Les fabricants de téléphones Android doivent mettre à jour leur logiciel et demander à Google d’approuver les nouvelles versions avant d’expédier les derniers appareils. Cela signifie que peu de smartphones ont même encore l’écran de choix. La pandémie de Covid-19 a également freiné les achats de nouveaux combinés et interrompu une partie de la production, ce qui a accru les retards.

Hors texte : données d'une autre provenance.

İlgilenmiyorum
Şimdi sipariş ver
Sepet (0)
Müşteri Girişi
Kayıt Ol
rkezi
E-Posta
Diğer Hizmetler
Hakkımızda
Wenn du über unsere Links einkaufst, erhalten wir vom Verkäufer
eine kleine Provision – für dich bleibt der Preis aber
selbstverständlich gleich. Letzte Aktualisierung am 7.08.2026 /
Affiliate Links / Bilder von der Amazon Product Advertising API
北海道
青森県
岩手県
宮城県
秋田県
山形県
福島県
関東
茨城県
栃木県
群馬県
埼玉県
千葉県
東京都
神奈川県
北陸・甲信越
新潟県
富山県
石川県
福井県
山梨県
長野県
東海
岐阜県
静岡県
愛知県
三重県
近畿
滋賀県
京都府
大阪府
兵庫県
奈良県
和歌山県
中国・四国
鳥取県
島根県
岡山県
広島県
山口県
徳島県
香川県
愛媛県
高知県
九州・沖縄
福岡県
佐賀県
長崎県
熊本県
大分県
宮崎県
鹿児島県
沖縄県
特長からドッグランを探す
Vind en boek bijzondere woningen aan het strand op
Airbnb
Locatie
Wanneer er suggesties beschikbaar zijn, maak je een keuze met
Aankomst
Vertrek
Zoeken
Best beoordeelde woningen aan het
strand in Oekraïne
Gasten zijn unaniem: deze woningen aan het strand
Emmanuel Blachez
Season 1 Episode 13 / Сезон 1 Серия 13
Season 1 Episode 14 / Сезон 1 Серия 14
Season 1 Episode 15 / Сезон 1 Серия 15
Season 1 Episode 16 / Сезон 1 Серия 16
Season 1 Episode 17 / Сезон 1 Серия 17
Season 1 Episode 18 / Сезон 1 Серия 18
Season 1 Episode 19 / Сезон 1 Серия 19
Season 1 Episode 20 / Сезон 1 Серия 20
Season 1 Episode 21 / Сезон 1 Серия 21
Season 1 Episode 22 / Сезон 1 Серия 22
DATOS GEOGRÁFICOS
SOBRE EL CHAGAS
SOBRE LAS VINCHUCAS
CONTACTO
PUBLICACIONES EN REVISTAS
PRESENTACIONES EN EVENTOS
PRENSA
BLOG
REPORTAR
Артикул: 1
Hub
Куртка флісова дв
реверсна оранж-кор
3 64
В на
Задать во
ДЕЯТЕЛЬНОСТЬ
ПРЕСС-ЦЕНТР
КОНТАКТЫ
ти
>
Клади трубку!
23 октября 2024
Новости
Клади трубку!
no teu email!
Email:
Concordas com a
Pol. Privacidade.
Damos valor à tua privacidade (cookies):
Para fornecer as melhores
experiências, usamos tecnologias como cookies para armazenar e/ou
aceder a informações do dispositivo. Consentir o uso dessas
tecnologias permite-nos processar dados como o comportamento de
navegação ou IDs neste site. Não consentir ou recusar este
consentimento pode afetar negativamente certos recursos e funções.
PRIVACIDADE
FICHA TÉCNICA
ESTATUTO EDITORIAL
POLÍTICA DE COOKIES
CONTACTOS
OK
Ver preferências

Schildt Laursen a déclaré qu’aucun nouveau téléphone Android avec l’écran de choix n’était sorti au Danemark. DuckDuckGo et PrivacyWall ont déclaré que le seul téléphone qui a été approuvé et expédié récemment en Europe est le Xiaomi Mi 10, qui est relativement cher et peu disponible.
Les problèmes avec la vente aux enchères Android font écho à une autre ordonnance antitrust de l’UE pour la recherche Google sur les achats qui, selon les critiques, enrichit Google sans fournir beaucoup de trafic réel aux sociétés de recherche de produits concurrentes. Bien que l’UE n’ait pas pesé sur l’efficacité de ces recours, elle prépare une voie juridique qui lui permettrait d’exiger des changements rapides de comportement anticoncurrentiel au lieu de lourdes amendes.
Margrethe Vestager, la principale responsable antitrust de l’UE, a exprimé sa frustration quant à son incapacité à accroître la concurrence sur les marchés technologiques. Lors d’un récent webinaire, elle a blâmé la pandémie pour les premiers résultats médiocres du choix de l’écran, déclarant que «très peu de téléphones Android ont été expédiés en raison de la crise de Covid».
Plus de téléphones et plus de temps peuvent donner une image plus claire de la possibilité pour les utilisateurs de choisir une autre application de recherche lorsqu’ils auront le choix, a-t-elle expliqué.
Pour Weinberg de DuckDuckGo, cependant, il y a déjà une leçon claire pour les États-Unis: faites-le différemment.
Un écran de choix bien fait «pourrait réellement fonctionner», a-t-il déclaré.